Are we discussing monuments to Deputy Dillon?

I was hoping that the Deputy would pass from that to the Vote on Account.

I regret to say that the land rehabilitation scheme has been slowed down considerably, notwithstanding the fact that the Minister for Finance and all his colleagues are constantly appealing to the farmers for increased production.

The Deputy has said that at least three times.

I am dealing now with the land rehabilitation scheme. With respect, this is the first time that I made any reference to it. I was pointing out that it was one of the best schemes ever introduced. To say that the Minister "slowed-down" that scheme is only a mild description of the methods adopted by the Minister for Agriculture in respect of that scheme. I would be fully justified in using the word "sabotage".

That does not arise on the matter we are now discussing.

There is a Supplementary Estimate in respect of publicity for increased agricultural production. I believe that in order to achieve that increased production which is so essential and so desirous—and about which the Minister has spoken—a continuation of the development of the land rehabilitation scheme is most desirable.

There are many other matters to which I could refer but I shall not do so to-night because we shall get a further opportunity in the course of the Estimates arising out of the Budget. However, if this Book of Estimates is an indication of what we are to expect from the Budget then the people will definitely have to straighten their shoulders. It is a long time since we were told that the farmer was bending at his knees: with the effect of the contents of this Book of Estimates on top of him, he will be on his knees—not bending. I do not believe that there is any need for extra taxation. When the day of reckoning comes in a few weeks' time and we all sit in this crowded House, with a crowded gallery, the Minister will present his Budget. He will have his carafe of water beside him——

That has nothing whatever to do with the Vote on Account.

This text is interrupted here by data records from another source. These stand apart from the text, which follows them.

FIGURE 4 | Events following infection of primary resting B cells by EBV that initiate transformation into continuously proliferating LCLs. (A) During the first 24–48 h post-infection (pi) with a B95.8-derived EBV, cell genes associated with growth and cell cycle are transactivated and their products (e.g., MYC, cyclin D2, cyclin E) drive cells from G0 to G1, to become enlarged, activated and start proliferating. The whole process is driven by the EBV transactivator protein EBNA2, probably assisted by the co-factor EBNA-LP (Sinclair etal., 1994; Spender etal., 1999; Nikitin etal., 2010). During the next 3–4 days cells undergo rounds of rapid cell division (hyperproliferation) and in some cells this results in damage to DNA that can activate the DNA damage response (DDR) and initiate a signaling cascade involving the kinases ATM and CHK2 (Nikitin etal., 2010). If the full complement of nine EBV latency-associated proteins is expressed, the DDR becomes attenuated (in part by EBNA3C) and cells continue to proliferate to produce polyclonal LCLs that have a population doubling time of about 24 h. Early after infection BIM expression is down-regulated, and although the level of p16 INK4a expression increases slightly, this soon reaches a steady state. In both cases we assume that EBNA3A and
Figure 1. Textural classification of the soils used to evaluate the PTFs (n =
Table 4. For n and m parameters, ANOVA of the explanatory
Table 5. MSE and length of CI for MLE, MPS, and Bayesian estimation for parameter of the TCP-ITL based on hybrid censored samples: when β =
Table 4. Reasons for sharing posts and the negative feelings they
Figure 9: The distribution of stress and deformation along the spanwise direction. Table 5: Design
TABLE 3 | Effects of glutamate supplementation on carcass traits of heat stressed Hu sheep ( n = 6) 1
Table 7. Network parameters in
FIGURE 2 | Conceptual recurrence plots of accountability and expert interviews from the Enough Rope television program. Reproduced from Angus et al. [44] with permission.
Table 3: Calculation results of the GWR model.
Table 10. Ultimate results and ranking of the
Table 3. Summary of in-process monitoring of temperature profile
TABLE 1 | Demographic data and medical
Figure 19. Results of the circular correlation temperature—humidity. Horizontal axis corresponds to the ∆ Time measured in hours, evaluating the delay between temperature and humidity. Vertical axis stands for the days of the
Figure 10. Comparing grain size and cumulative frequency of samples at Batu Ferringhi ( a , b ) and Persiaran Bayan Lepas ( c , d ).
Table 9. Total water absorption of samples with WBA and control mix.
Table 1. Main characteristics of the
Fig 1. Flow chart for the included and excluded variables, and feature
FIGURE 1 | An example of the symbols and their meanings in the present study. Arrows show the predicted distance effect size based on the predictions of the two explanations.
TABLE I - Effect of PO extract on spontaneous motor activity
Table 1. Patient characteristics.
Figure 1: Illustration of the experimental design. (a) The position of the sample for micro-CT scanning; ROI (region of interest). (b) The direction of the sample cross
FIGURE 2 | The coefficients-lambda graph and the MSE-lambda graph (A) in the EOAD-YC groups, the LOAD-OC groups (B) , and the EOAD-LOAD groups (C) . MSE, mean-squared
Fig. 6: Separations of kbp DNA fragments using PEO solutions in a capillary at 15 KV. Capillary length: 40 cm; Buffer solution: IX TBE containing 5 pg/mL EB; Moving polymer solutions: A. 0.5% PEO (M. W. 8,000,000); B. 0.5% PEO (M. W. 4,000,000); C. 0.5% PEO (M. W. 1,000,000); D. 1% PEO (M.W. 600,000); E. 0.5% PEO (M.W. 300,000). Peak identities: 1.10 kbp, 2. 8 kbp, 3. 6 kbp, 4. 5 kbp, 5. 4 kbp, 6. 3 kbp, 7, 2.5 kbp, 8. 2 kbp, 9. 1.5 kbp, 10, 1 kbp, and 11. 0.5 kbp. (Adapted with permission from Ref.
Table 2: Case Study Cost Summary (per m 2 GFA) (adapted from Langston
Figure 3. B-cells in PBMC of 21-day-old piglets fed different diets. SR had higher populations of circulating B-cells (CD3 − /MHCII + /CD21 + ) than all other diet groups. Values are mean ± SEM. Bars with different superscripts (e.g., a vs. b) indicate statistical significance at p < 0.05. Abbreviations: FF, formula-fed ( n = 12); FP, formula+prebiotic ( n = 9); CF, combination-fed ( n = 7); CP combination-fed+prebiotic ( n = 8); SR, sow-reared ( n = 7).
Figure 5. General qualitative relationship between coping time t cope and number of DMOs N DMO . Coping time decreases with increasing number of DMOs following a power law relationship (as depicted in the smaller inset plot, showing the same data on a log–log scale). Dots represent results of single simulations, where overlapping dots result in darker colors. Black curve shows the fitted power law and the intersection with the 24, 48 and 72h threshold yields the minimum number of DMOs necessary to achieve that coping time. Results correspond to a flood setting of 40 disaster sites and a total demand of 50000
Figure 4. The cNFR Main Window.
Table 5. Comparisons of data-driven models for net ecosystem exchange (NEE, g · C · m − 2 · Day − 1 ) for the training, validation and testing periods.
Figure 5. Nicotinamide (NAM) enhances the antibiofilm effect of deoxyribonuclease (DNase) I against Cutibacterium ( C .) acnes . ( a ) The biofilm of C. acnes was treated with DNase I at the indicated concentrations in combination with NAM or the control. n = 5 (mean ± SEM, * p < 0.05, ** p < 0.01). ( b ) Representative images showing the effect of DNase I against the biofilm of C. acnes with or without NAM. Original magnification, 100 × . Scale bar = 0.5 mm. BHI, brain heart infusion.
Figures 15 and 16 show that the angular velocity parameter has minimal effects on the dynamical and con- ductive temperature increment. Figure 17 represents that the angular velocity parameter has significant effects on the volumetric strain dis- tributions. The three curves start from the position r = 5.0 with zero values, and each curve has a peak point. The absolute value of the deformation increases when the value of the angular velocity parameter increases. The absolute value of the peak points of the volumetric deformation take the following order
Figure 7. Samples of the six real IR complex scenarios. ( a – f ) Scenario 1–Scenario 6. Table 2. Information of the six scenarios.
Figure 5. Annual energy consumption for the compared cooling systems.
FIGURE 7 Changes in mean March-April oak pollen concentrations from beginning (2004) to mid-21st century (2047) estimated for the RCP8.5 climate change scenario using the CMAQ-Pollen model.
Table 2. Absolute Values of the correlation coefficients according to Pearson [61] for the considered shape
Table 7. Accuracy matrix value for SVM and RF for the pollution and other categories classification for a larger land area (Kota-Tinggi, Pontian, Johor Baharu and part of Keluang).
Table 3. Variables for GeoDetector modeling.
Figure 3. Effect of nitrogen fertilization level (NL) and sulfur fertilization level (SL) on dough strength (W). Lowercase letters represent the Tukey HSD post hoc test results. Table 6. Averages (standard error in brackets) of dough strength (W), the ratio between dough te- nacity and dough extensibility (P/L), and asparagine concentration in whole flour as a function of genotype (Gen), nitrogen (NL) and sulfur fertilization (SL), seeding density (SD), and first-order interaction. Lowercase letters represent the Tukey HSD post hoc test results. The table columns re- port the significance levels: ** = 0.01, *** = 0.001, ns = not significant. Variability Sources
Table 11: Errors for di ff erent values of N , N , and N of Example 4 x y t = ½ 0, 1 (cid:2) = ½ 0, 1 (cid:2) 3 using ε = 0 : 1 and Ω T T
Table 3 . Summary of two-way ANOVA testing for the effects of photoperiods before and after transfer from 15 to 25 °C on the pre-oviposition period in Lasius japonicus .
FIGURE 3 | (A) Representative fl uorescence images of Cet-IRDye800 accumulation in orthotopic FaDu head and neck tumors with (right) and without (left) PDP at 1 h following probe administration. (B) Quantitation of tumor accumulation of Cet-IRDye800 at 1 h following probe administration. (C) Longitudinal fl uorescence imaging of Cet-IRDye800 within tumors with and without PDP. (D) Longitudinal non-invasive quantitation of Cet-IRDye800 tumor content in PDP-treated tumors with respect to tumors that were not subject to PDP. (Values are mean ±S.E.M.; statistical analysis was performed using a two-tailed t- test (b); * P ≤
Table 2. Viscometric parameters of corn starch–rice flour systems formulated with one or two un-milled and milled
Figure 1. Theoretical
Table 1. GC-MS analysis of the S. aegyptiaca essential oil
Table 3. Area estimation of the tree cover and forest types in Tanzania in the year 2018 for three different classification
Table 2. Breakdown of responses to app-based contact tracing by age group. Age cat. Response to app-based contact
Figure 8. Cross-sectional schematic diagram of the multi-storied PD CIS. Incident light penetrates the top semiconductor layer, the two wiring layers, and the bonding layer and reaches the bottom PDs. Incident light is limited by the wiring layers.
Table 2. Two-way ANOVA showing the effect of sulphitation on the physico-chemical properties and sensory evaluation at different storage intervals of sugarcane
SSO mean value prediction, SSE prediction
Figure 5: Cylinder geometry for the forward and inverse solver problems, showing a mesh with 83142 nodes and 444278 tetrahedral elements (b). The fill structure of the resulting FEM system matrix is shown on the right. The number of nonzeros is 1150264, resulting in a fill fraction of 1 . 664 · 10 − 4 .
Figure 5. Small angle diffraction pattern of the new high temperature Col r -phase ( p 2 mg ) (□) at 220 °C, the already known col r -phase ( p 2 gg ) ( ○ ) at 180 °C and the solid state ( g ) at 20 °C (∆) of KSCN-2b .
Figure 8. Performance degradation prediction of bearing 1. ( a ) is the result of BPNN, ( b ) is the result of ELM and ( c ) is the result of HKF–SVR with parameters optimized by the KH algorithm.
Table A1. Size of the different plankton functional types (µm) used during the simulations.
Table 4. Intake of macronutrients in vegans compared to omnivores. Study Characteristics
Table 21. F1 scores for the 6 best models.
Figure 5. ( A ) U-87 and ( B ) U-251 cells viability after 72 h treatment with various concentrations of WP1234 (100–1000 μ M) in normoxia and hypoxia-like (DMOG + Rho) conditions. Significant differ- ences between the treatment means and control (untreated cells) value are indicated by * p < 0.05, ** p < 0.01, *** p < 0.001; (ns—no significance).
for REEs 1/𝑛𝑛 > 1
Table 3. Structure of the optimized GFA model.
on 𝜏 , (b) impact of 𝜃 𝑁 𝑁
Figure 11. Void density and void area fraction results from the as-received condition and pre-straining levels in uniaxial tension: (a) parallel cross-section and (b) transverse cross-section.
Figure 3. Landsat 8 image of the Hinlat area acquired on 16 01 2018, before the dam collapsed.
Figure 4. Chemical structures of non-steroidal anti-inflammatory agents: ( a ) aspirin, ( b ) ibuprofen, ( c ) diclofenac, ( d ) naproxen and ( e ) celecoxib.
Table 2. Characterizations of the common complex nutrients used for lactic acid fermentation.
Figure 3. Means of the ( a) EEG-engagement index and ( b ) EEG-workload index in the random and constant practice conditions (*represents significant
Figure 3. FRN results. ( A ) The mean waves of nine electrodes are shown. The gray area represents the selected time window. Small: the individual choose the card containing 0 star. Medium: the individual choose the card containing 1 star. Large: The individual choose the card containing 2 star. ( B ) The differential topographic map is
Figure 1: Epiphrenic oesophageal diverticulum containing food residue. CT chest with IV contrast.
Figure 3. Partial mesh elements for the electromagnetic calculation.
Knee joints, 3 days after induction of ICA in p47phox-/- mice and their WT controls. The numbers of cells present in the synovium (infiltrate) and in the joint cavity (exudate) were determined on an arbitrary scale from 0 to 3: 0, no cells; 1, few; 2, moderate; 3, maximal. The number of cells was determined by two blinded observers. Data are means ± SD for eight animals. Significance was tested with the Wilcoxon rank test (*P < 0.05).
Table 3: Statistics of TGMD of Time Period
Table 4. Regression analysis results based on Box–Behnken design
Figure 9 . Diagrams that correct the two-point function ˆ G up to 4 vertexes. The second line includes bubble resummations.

——and he will inform us that what we did not believe was possible was achieved by the Fianna Fáil Government and that they have worked a miracle. He will inform us that, once again, Fianna Fáil have taken the affairs of this nation out of the fire and that only Fianna Fáil could have done that. The reason for the contents of this Book of Estimates is that the Fianna Fáil Government want to increase taxation. However, the people of this country will not be deceived. They are well aware of the situation. They are as capable of going into matters of this kind as any Deputy in this House. It is sometimes most amusing to hear some of these enlightened citizens give their views on the speeches made by various politicians, and especially on the views expressed by the present Minister for Finance in regard to taxation, deflation, the depletion of our sterling assets, the balance of payments and all the other subjects which have been referred to by him in the course of the past eight or nine months. I am convinced that there is no necessity for extra taxation.

We are not discussing extra taxation. It does not arise now.

This Book of Estimates indicates that there will be extra taxation and, at the same time, it is clear that were it not that we have a Fianna Fáil Government considerable relief would be forthcoming in that direction. I move to report progress.

Progress reported; committee to sit again.
The Dáil adjourned at 10.30 p.m. until 10.30 a.m. on Friday, 21st March, 1952.